Shares of Expedia.com (EXPE) hit a new 52-week high of $69.76 on Dec 31, eventually closing at $69.66.
The closing share price represents a moderate one-year return of 10.1%. The average trading volume for the last three months aggregated 2,856K shares. Expedia, which currently carries a Zacks Rank #3 (Hold), has a market cap of $9.08 billion with long-term earnings growth expectations of 13.0%.
Growth in the online travel booking industry, the ongoing successful transition of TripAdvisor to the metasearch model, product enhancements, international expansion and better-than-expected third-quarter results are some of the catalysts driving the stock.
Expedia beat the Zacks Consensus Estimate on both lines in the third quarter of fiscal 2013. Earnings soared 124.1% sequentially and 0.3% year over year to $1.26 per share. The increase in earnings was primarily due to higher gross margins and solid expense management.
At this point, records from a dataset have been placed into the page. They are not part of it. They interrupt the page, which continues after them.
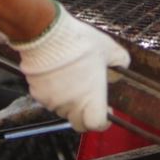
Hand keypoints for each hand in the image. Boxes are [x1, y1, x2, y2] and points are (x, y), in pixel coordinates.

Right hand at [11, 4, 130, 130]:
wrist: (47, 34)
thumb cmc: (78, 42)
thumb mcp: (108, 47)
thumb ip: (120, 60)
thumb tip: (122, 66)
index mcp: (91, 98)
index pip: (97, 125)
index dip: (103, 121)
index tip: (106, 112)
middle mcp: (71, 105)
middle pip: (78, 121)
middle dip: (85, 114)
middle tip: (88, 97)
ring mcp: (52, 101)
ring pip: (62, 109)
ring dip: (68, 100)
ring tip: (72, 77)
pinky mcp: (37, 93)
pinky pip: (47, 98)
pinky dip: (53, 91)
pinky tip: (57, 74)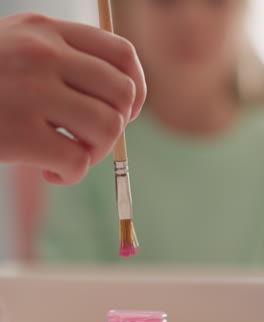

Revenues rose 16.3% sequentially and 15.4% year over year to $396.5 million. The strong growth in revenues was primarily driven by healthy growth rates across most brands including Expedia, Trivago and Hotels.com.
Also, the company’s expanding customer base helped it to report gross bookings of $10.44 billion, up 3.1% sequentially and 15.2% year over year in the recently concluded quarter.
Over the last 30 days, earnings estimates for Expedia remained unchanged for the current quarter as well as for fiscal 2013. The Zacks Consensus Estimate for fourth-quarter 2013 is pegged at 75 cents per share. Earnings estimates for 2013 and 2014 remained unchanged at $2.44 and $3.29, respectively.
Other Stocks to Consider
Other better-ranked stocks that are performing well at the current levels include Bitauto Holdings Limited (BITA), Priceline.com Inc (PCLN) and RetailMeNot, Inc. (SALE). While Bitauto Holdings and RetailMeNot sport a Zacks Rank #1 (Strong Buy), Priceline.com carries a Zacks Rank #2 (Buy).